Since publishing the initial assembly of the reference strain (B73) in 2008, the maize sequencing project has released two updates. The initial assembly and RefGen_v2 are based on a BAC (bacterial artificial chromosome) sequencing strategy. RefGen_v2 included ~2000 updated BAC sequences and improved upon the initial assembly by resolving overlaps between BACs in the minimum tiling path to define the 10 chromosome pseudomolecules. For RefGen_v3, an effort was made to capture missing gene space within and between BACs by using Roche/454 reads produced from a whole genome shotgun sequencing library. These reads were assembled into contigs with AbySS and aligned to the RefGen_v2 assembly to identify contigs with novel sequence. In order to focus on the missing gene space, ~65,000 full length cDNAs were aligned to RefGen_v2 and the novel contigs.
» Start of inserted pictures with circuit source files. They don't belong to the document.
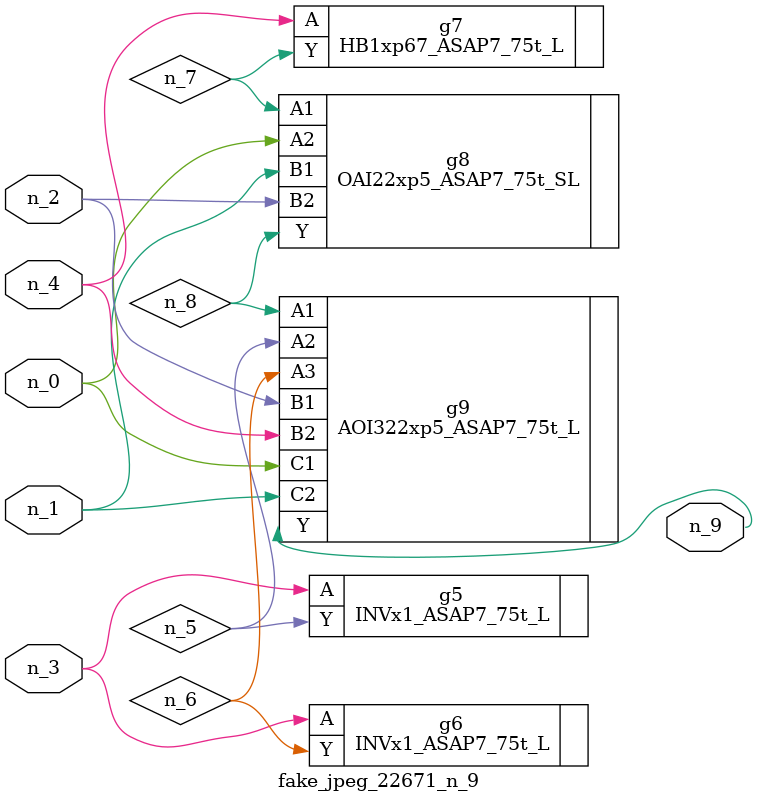
<source format=v>
module fake_jpeg_22671_n_9 (n_3, n_2, n_1, n_0, n_4, n_9);

input n_3;
input n_2;
input n_1;
input n_0;
input n_4;

output n_9;

wire n_8;
wire n_6;
wire n_5;
wire n_7;

INVx1_ASAP7_75t_L g5 ( 
.A(n_3),
.Y(n_5)
);

INVx1_ASAP7_75t_L g6 ( 
.A(n_3),
.Y(n_6)
);

HB1xp67_ASAP7_75t_L g7 ( 
.A(n_4),
.Y(n_7)
);

OAI22xp5_ASAP7_75t_SL g8 ( 
.A1(n_7),
.A2(n_0),
.B1(n_1),
.B2(n_2),
.Y(n_8)
);

AOI322xp5_ASAP7_75t_L g9 ( 
.A1(n_8),
.A2(n_5),
.A3(n_6),
.B1(n_2),
.B2(n_4),
.C1(n_0),
.C2(n_1),
.Y(n_9)
);


endmodule
</source>
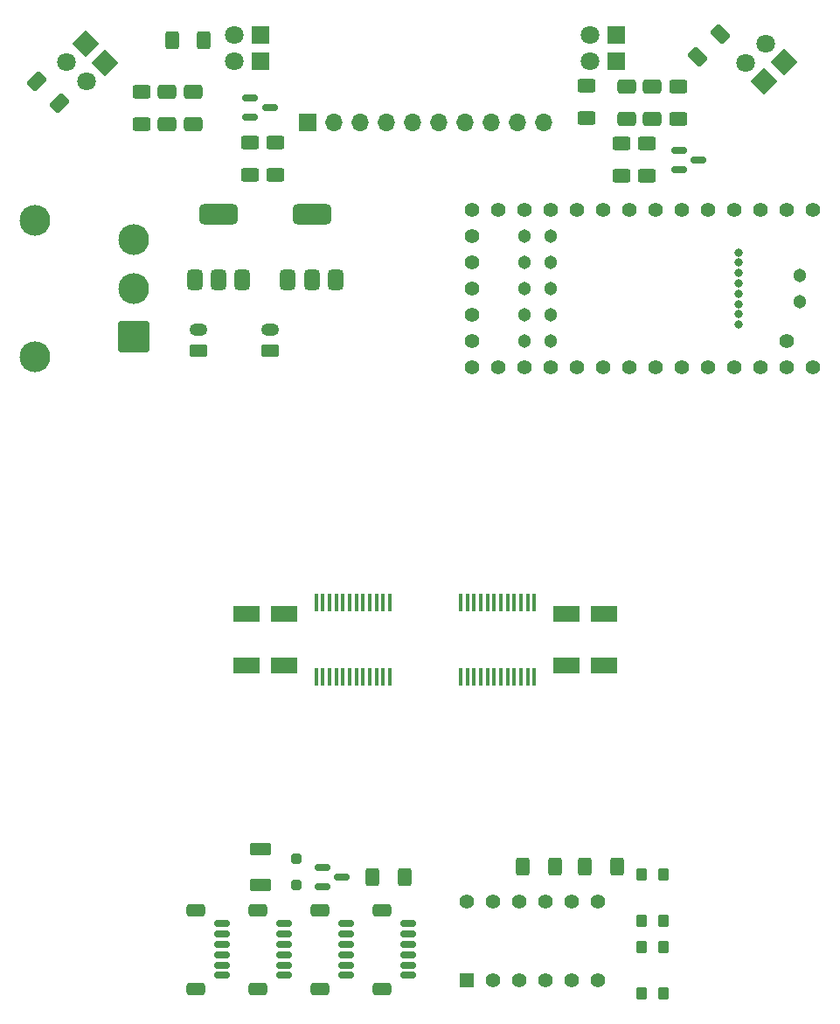
<source format=gts>
G04 #@! TF.GenerationSoftware,KiCad,Pcbnew,9.0.0*
G04 #@! TF.CreationDate,2025-03-26T13:11:35-04:00*
G04 #@! TF.ProjectId,Gmouse,476d6f75-7365-42e6-9b69-6361645f7063,rev?*
G04 #@! TF.SameCoordinates,Original*
G04 #@! TF.FileFunction,Soldermask,Top*
G04 #@! TF.FilePolarity,Negative*
%FSLAX46Y46*%
G04 Gerber Fmt 4.6, Leading zero omitted, Abs format (unit mm)*
G04 Created by KiCad (PCBNEW 9.0.0) date 2025-03-26 13:11:35*
%MOMM*%
%LPD*%
G01*
G04 APERTURE LIST*
G04 Aperture macros list*
%AMRoundRect*
0 Rectangle with rounded corners*
0 $1 Rounding radius*
0 $2 $3 $4 $5 $6 $7 $8 $9 X,Y pos of 4 corners*
0 Add a 4 corners polygon primitive as box body*
4,1,4,$2,$3,$4,$5,$6,$7,$8,$9,$2,$3,0*
0 Add four circle primitives for the rounded corners*
1,1,$1+$1,$2,$3*
1,1,$1+$1,$4,$5*
1,1,$1+$1,$6,$7*
1,1,$1+$1,$8,$9*
0 Add four rect primitives between the rounded corners*
20,1,$1+$1,$2,$3,$4,$5,0*
20,1,$1+$1,$4,$5,$6,$7,0*
20,1,$1+$1,$6,$7,$8,$9,0*
20,1,$1+$1,$8,$9,$2,$3,0*%
%AMRotRect*
0 Rectangle, with rotation*
0 The origin of the aperture is its center*
0 $1 length*
0 $2 width*
0 $3 Rotation angle, in degrees counterclockwise*
0 Add horizontal line*
21,1,$1,$2,0,0,$3*%
G04 Aperture macros list end*
%ADD10RoundRect,0.150000X-0.587500X-0.150000X0.587500X-0.150000X0.587500X0.150000X-0.587500X0.150000X0*%
%ADD11RoundRect,0.250000X0.625000X-0.400000X0.625000X0.400000X-0.625000X0.400000X-0.625000X-0.400000X0*%
%ADD12RoundRect,0.250000X0.625000X-0.350000X0.625000X0.350000X-0.625000X0.350000X-0.625000X-0.350000X0*%
%ADD13O,1.750000X1.200000*%
%ADD14RoundRect,0.250000X-0.400000X-0.625000X0.400000X-0.625000X0.400000X0.625000X-0.400000X0.625000X0*%
%ADD15RoundRect,0.250000X-0.625000X0.400000X-0.625000X-0.400000X0.625000X-0.400000X0.625000X0.400000X0*%
%ADD16RoundRect,0.250000X-1.050000X-0.550000X1.050000X-0.550000X1.050000X0.550000X-1.050000X0.550000X0*%
%ADD17R,1.800000X1.800000*%
%ADD18C,1.800000*%
%ADD19RoundRect,0.250000X-0.650000X0.412500X-0.650000X-0.412500X0.650000X-0.412500X0.650000X0.412500X0*%
%ADD20RoundRect,0.250000X-0.159099X0.724784X-0.724784X0.159099X0.159099X-0.724784X0.724784X-0.159099X0*%
%ADD21RoundRect,0.250000X-0.724784X-0.159099X-0.159099X-0.724784X0.724784X0.159099X0.159099X0.724784X0*%
%ADD22RotRect,1.800000X1.800000X225.000000*%
%ADD23RoundRect,0.150000X0.625000X-0.150000X0.625000X0.150000X-0.625000X0.150000X-0.625000X-0.150000X0*%
%ADD24RoundRect,0.250000X0.650000X-0.350000X0.650000X0.350000X-0.650000X0.350000X-0.650000X-0.350000X0*%
%ADD25RoundRect,0.250000X0.400000X0.625000X-0.400000X0.625000X-0.400000X-0.625000X0.400000X-0.625000X0*%
%ADD26RoundRect,0.250000X0.650000X-0.412500X0.650000X0.412500X-0.650000X0.412500X-0.650000X-0.412500X0*%
%ADD27R,1.397000X1.397000*%
%ADD28C,1.397000*%
%ADD29C,1.404000*%
%ADD30C,1.304000*%
%ADD31C,0.804000*%
%ADD32R,0.450000X1.750000*%
%ADD33RoundRect,0.102000X-0.375000X0.500000X-0.375000X-0.500000X0.375000X-0.500000X0.375000X0.500000X0*%
%ADD34R,1.700000X1.700000*%
%ADD35O,1.700000X1.700000*%
%ADD36RoundRect,0.102000X1.387500X-1.387500X1.387500X1.387500X-1.387500X1.387500X-1.387500X-1.387500X0*%
%ADD37C,2.979000*%
%ADD38RotRect,1.800000X1.800000X135.000000*%
%ADD39RoundRect,0.102000X-0.900000X0.450000X-0.900000X-0.450000X0.900000X-0.450000X0.900000X0.450000X0*%
%ADD40RoundRect,0.375000X0.375000X-0.625000X0.375000X0.625000X-0.375000X0.625000X-0.375000X-0.625000X0*%
%ADD41RoundRect,0.500000X1.400000X-0.500000X1.400000X0.500000X-1.400000X0.500000X-1.400000X-0.500000X0*%
%ADD42RoundRect,0.250000X-0.250000X0.250000X-0.250000X-0.250000X0.250000X-0.250000X0.250000X0.250000X0*%
G04 APERTURE END LIST*
D10*
X84062500Y-126050000D03*
X84062500Y-127950000D03*
X85937500Y-127000000D03*
D11*
X118500000Y-53550000D03*
X118500000Y-50450000D03*
D12*
X79000000Y-76000000D03*
D13*
X79000000Y-74000000D03*
D14*
X103450000Y-126000000D03*
X106550000Y-126000000D03*
D15*
X115500000Y-55950000D03*
X115500000Y-59050000D03*
D16*
X76700000Y-106500000D03*
X80300000Y-106500000D03*
X76700000Y-101500000D03*
X80300000Y-101500000D03*
X107700000Y-106500000D03*
X111300000Y-106500000D03*
D17*
X78000000Y-45485000D03*
D18*
X75460000Y-45485000D03*
D19*
X69000000Y-50937500D03*
X69000000Y-54062500D03*
D17*
X112540000Y-45485000D03*
D18*
X110000000Y-45485000D03*
D20*
X122596016Y-45403984D03*
X120403984Y-47596016D03*
D21*
X56403984Y-49903984D03*
X58596016Y-52096016D03*
D22*
X61072900Y-46269800D03*
D18*
X59276849Y-48065851D03*
D17*
X112540000Y-48000000D03*
D18*
X110000000Y-48000000D03*
D23*
X74325000Y-136500000D03*
X74325000Y-135500000D03*
X74325000Y-134500000D03*
X74325000Y-133500000D03*
X74325000Y-132500000D03*
X74325000Y-131500000D03*
D24*
X71800000Y-137800000D03*
X71800000Y-130200000D03*
D25*
X92000000Y-127000000D03*
X88900000Y-127000000D03*
D26*
X113500000Y-53562500D03*
X113500000Y-50437500D03*
D27*
X98000000Y-137000000D03*
D28*
X100540000Y-137000000D03*
X103080000Y-137000000D03*
X105620000Y-137000000D03*
X108160000Y-137000000D03*
X110700000Y-137000000D03*
X110700000Y-129380000D03*
X108160000Y-129380000D03*
X105620000Y-129380000D03*
X103080000Y-129380000D03*
X100540000Y-129380000D03*
X98000000Y-129380000D03*
D17*
X78040000Y-48000000D03*
D18*
X75500000Y-48000000D03*
D26*
X116000000Y-53562500D03*
X116000000Y-50437500D03*
D29*
X131510000Y-62380000D03*
X128970000Y-62380000D03*
X126430000Y-62380000D03*
X123890000Y-62380000D03*
X121350000Y-62380000D03*
X118810000Y-62380000D03*
X116270000Y-62380000D03*
X113730000Y-62380000D03*
X111190000Y-62380000D03*
X108650000Y-62380000D03*
X106110000Y-62380000D03*
X103570000Y-62380000D03*
X101030000Y-62380000D03*
X98490000Y-62380000D03*
X98490000Y-64920000D03*
X98490000Y-67460000D03*
X98490000Y-70000000D03*
X98490000Y-72540000D03*
X98490000Y-75080000D03*
X98490000Y-77620000D03*
X101030000Y-77620000D03*
X103570000Y-77620000D03*
X106110000Y-77620000D03*
X108650000Y-77620000D03*
X111190000Y-77620000D03*
X113730000Y-77620000D03*
X116270000Y-77620000D03*
X118810000Y-77620000D03*
X121350000Y-77620000D03*
X123890000Y-77620000D03*
X126430000Y-77620000D03*
X128970000Y-77620000D03*
X131510000Y-77620000D03*
X128970000Y-75080000D03*
D30*
X103570000Y-75080000D03*
X106110000Y-75080000D03*
X103570000Y-72540000D03*
X106110000Y-72540000D03*
X103570000Y-70000000D03*
X106110000Y-70000000D03*
X103570000Y-67460000D03*
X106110000Y-67460000D03*
X103570000Y-64920000D03*
X106110000Y-64920000D03*
D31*
X124371600Y-73500000D03*
X124371600Y-72500000D03*
X124371600Y-71500000D03*
X124371600Y-70500000D03*
X124371600Y-69500000D03*
X124371600Y-68500000D03*
X124371600Y-67500000D03*
X124371600Y-66500000D03*
D30*
X130240000Y-71270000D03*
X130240000Y-68730000D03*
D10*
X77062500Y-51550000D03*
X77062500Y-53450000D03*
X78937500Y-52500000D03*
D11*
X109600000Y-53500000D03*
X109600000Y-50400000D03*
D15*
X66500000Y-50950000D03*
X66500000Y-54050000D03*
D25*
X72550000Y-46000000D03*
X69450000Y-46000000D03*
D10*
X118562500Y-56600000D03*
X118562500Y-58500000D03*
X120437500Y-57550000D03*
D11*
X79500000Y-59000000D03*
X79500000Y-55900000D03*
D32*
X97425000Y-107600000D03*
X98075000Y-107600000D03*
X98725000Y-107600000D03*
X99375000Y-107600000D03*
X100025000Y-107600000D03*
X100675000Y-107600000D03*
X101325000Y-107600000D03*
X101975000Y-107600000D03*
X102625000Y-107600000D03*
X103275000Y-107600000D03*
X103925000Y-107600000D03*
X104575000Y-107600000D03*
X104575000Y-100400000D03*
X103925000Y-100400000D03*
X103275000Y-100400000D03*
X102625000Y-100400000D03*
X101975000Y-100400000D03*
X101325000Y-100400000D03*
X100675000Y-100400000D03*
X100025000Y-100400000D03*
X99375000Y-100400000D03*
X98725000Y-100400000D03*
X98075000Y-100400000D03*
X97425000Y-100400000D03*
D33*
X114925000Y-126750000D03*
X114925000Y-131250000D03*
X117075000Y-126750000D03*
X117075000Y-131250000D03*
D34*
X82575000Y-53900000D03*
D35*
X85115000Y-53900000D03*
X87655000Y-53900000D03*
X90195000Y-53900000D03*
X92735000Y-53900000D03*
X95275000Y-53900000D03*
X97815000Y-53900000D03*
X100355000Y-53900000D03*
X102895000Y-53900000D03*
X105435000Y-53900000D03*
D16*
X107700000Y-101500000D03*
X111300000Y-101500000D03*
D22*
X62971000Y-48167800D03*
D18*
X61174949Y-49963851D03*
D36*
X65765000Y-74700000D03*
D37*
X65765000Y-70000000D03*
X65765000Y-65300000D03*
X56235000Y-76605000D03*
X56235000Y-63395000D03*
D23*
X80325000Y-136500000D03*
X80325000Y-135500000D03*
X80325000Y-134500000D03*
X80325000Y-133500000D03*
X80325000Y-132500000D03*
X80325000Y-131500000D03*
D24*
X77800000Y-137800000D03*
X77800000Y-130200000D03*
D38*
X126832200Y-49971000D03*
D18*
X125036149Y-48174949D03*
D33*
X114925000Y-133750000D03*
X114925000Y-138250000D03*
X117075000Y-133750000D03*
X117075000Y-138250000D03*
D39*
X78000000Y-127750000D03*
X78000000Y-124250000D03*
D32*
X83425000Y-107600000D03*
X84075000Y-107600000D03*
X84725000Y-107600000D03*
X85375000Y-107600000D03*
X86025000Y-107600000D03*
X86675000Y-107600000D03*
X87325000Y-107600000D03*
X87975000Y-107600000D03*
X88625000Y-107600000D03*
X89275000Y-107600000D03*
X89925000Y-107600000D03*
X90575000Y-107600000D03*
X90575000Y-100400000D03*
X89925000Y-100400000D03*
X89275000Y-100400000D03*
X88625000Y-100400000D03*
X87975000Y-100400000D03*
X87325000Y-100400000D03*
X86675000Y-100400000D03*
X86025000Y-100400000D03*
X85375000Y-100400000D03*
X84725000Y-100400000D03*
X84075000Y-100400000D03*
X83425000Y-100400000D03*
D38*
X128730200Y-48072900D03*
D18*
X126934149Y-46276849D03*
D23*
X92325000Y-136500000D03*
X92325000Y-135500000D03*
X92325000Y-134500000D03*
X92325000Y-133500000D03*
X92325000Y-132500000D03*
X92325000Y-131500000D03*
D24*
X89800000Y-137800000D03*
X89800000Y-130200000D03*
D12*
X72000000Y-76000000D03*
D13*
X72000000Y-74000000D03*
D15*
X77000000Y-55900000D03*
X77000000Y-59000000D03*
D40*
X71700000Y-69150000D03*
X74000000Y-69150000D03*
D41*
X74000000Y-62850000D03*
D40*
X76300000Y-69150000D03*
D23*
X86325000Y-136500000D03*
X86325000Y-135500000D03*
X86325000Y-134500000D03*
X86325000Y-133500000D03*
X86325000Y-132500000D03*
X86325000Y-131500000D03*
D24*
X83800000Y-137800000D03*
X83800000Y-130200000D03*
D19*
X71500000Y-50937500D03*
X71500000Y-54062500D03*
D42*
X81500000Y-125250000D03*
X81500000Y-127750000D03*
D14*
X109450000Y-126000000D03*
X112550000Y-126000000D03*
D11*
X113000000Y-59050000D03*
X113000000Y-55950000D03*
D40*
X80700000Y-69150000D03*
X83000000Y-69150000D03*
D41*
X83000000Y-62850000D03*
D40*
X85300000Y-69150000D03*
M02*

</source>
A greedy algorithm was employed to select compatible partial alignments to reference or novel contigs to cover as much of each FLcDNA as possible. The 1,844 novel contigs that were selected by this algorithm were scaffolded according to the FLcDNA alignments to determine their order and orientation. Finally, unanchored scaffolds composed entirely of novel contigs were placed into gaps in the reference assembly according to a synteny-refined genetic map wherever possible. There are over 2,100 FLcDNAs that have longer alignments to RefGen_v3 that to RefGen_v2. Of these, 300 were completely absent from v2 but have a full length alignment to v3. Some genes that had been split in RefGen_v2 could be rebuilt completely with the addition of novel contigs coving the missing exons (see screenshot or visit Gramene). Examples like this explain the apparent reduction in the number of protein coding gene models (from 39,656 to 39,475). The novel contigs (accession: AHID01000000) and an AGP (accessioned golden path) for the assembly were submitted to Genbank (accession: GCA_000005005.5). Gramene has hosted RefGen_v3 since release b37 – June 2013.

Improved GRMZM5G891969 gene model. A denovo contig provided two missing exons needed to merge two apparently distinct gene models (GRMZM5G823855 and GRMZM5G891969) into a single model that is conserved in sorghum (Sb01g050450).